Source texts of formatted documents:
__________
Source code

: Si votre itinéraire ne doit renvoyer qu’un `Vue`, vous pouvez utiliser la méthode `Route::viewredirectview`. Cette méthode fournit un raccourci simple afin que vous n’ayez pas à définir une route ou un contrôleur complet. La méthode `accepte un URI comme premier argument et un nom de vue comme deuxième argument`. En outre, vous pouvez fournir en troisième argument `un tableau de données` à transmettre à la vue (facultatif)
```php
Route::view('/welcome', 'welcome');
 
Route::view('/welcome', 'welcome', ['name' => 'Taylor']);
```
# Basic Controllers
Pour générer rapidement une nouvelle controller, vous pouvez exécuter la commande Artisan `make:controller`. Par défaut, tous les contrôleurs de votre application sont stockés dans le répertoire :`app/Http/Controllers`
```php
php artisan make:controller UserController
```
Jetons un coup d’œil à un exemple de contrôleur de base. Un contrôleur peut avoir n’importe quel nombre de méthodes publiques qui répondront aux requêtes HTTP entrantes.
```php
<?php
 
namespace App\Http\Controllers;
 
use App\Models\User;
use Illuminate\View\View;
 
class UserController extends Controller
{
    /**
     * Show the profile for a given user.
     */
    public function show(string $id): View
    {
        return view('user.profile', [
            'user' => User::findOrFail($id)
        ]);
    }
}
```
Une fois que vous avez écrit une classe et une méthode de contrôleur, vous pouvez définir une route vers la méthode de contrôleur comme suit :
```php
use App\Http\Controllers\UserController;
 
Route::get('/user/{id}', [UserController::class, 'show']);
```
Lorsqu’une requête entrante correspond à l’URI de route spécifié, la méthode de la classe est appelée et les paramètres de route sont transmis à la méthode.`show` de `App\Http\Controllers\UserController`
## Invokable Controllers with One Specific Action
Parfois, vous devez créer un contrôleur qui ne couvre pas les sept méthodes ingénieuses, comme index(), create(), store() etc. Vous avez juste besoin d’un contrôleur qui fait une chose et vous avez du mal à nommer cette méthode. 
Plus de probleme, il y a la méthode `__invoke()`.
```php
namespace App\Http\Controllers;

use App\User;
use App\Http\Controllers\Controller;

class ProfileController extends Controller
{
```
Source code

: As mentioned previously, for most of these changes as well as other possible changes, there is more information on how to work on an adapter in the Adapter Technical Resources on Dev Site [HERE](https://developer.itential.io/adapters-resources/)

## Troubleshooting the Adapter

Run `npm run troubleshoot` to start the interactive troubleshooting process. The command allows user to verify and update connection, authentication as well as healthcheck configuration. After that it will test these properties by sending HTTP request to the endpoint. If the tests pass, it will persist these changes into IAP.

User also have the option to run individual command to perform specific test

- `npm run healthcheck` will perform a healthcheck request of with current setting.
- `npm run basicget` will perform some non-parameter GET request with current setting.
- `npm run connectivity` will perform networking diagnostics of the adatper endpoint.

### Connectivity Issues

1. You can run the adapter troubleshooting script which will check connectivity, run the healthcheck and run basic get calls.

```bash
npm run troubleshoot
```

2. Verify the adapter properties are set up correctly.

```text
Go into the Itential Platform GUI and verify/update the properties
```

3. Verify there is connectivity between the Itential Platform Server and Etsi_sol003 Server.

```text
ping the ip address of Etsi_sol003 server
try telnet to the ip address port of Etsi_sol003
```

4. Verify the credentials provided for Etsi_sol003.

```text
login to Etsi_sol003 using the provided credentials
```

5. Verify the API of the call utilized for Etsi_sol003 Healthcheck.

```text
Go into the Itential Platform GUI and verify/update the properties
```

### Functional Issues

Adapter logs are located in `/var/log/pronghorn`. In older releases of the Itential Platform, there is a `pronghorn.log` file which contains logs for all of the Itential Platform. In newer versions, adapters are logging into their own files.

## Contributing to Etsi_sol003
__________
GOAL OF THE EXERCISE:
Nothing in the data may be left out; copy every line exactly.

RESPONSE:
Source code

: Si votre itinéraire ne doit renvoyer qu’un `Vue`, vous pouvez utiliser la méthode `Route::viewredirectview`. Cette méthode fournit un raccourci simple afin que vous n’ayez pas à définir une route ou un contrôleur complet. La méthode `accepte un URI comme premier argument et un nom de vue comme deuxième argument`. En outre, vous pouvez fournir en troisième argument `un tableau de données` à transmettre à la vue (facultatif)
```php
Route::view('/welcome', 'welcome');
 
Route::view('/welcome', 'welcome', ['name' => 'Taylor']);
```
# Basic Controllers
Pour générer rapidement une nouvelle controller, vous pouvez exécuter la commande Artisan `make:controller`. Par défaut, tous les contrôleurs de votre application sont stockés dans le répertoire :`app/Http/Controllers`
```php
php artisan make:controller UserController
```
Jetons un coup d’œil à un exemple de contrôleur de base. Un contrôleur peut avoir n’importe quel nombre de méthodes publiques qui répondront aux requêtes HTTP entrantes.
```php
<?php
 
namespace App\Http\Controllers;
 
use App\Models\User;
use Illuminate\View\View;
 
class UserController extends Controller
{
    /**
     * Show the profile for a given user.
     */
    public function show(string $id): View
    {
        return view('user.profile', [
            'user' => User::findOrFail($id)
        ]);
    }
}
```
Une fois que vous avez écrit une classe et une méthode de contrôleur, vous pouvez définir une route vers la méthode de contrôleur comme suit :
```php
use App\Http\Controllers\UserController;
 
Route::get('/user/{id}', [UserController::class, 'show']);
```
Lorsqu’une requête entrante correspond à l’URI de route spécifié, la méthode de la classe est appelée et les paramètres de route sont transmis à la méthode.`show` de `App\Http\Controllers\UserController`
## Invokable Controllers with One Specific Action
Parfois, vous devez créer un contrôleur qui ne couvre pas les sept méthodes ingénieuses, comme index(), create(), store() etc. Vous avez juste besoin d’un contrôleur qui fait une chose et vous avez du mal à nommer cette méthode. 
Plus de probleme, il y a la méthode `__invoke()`.
```php
namespace App\Http\Controllers;

use App\User;
use App\Http\Controllers\Controller;

class ProfileController extends Controller
{
```
Source code

: As mentioned previously, for most of these changes as well as other possible changes, there is more information on how to work on an adapter in the Adapter Technical Resources on Dev Site [HERE](https://developer.itential.io/adapters-resources/)

## Troubleshooting the Adapter

Run `npm run troubleshoot` to start the interactive troubleshooting process. The command allows user to verify and update connection, authentication as well as healthcheck configuration. After that it will test these properties by sending HTTP request to the endpoint. If the tests pass, it will persist these changes into IAP.

User also have the option to run individual command to perform specific test

- `npm run healthcheck` will perform a healthcheck request of with current setting.
- `npm run basicget` will perform some non-parameter GET request with current setting.
- `npm run connectivity` will perform networking diagnostics of the adatper endpoint.

### Connectivity Issues

1. You can run the adapter troubleshooting script which will check connectivity, run the healthcheck and run basic get calls.

```bash
npm run troubleshoot
```

2. Verify the adapter properties are set up correctly.

```text
Go into the Itential Platform GUI and verify/update the properties
```

3. Verify there is connectivity between the Itential Platform Server and Etsi_sol003 Server.

```text
ping the ip address of Etsi_sol003 server
try telnet to the ip address port of Etsi_sol003
```

4. Verify the credentials provided for Etsi_sol003.

```text
login to Etsi_sol003 using the provided credentials
```

5. Verify the API of the call utilized for Etsi_sol003 Healthcheck.

```text
Go into the Itential Platform GUI and verify/update the properties
```

### Functional Issues

Adapter logs are located in `/var/log/pronghorn`. In older releases of the Itential Platform, there is a `pronghorn.log` file which contains logs for all of the Itential Platform. In newer versions, adapters are logging into their own files.

## Contributing to Etsi_sol003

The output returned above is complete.